:: Written task ::
If a line in the records contains the string "avec", show that line.

:: Record set ::
******
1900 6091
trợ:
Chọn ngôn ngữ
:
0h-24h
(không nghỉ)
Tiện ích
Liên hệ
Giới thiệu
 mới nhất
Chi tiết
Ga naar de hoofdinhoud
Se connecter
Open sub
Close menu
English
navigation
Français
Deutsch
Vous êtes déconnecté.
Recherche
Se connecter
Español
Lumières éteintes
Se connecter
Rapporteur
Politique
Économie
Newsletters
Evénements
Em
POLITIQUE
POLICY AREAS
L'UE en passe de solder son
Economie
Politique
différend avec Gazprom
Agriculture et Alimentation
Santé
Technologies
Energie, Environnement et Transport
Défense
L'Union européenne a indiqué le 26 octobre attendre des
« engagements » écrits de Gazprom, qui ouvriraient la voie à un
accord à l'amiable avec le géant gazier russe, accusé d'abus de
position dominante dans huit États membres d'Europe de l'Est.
******
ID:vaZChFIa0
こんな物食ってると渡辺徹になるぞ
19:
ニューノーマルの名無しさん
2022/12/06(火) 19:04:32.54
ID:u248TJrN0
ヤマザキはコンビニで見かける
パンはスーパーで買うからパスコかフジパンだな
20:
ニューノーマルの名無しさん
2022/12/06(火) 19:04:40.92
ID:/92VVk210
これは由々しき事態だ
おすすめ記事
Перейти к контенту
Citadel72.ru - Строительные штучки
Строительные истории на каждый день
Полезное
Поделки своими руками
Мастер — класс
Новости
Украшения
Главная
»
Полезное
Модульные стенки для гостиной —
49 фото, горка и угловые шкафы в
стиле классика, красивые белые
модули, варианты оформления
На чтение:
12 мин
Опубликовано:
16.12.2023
******
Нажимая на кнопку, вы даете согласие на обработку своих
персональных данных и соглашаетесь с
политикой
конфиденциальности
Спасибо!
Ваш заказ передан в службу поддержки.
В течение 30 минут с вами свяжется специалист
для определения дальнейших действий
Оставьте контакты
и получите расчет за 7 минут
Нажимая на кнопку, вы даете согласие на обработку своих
******
:: Reply ::
différend avec Gazprom
accord à l'amiable avec le géant gazier russe, accusé d'abus de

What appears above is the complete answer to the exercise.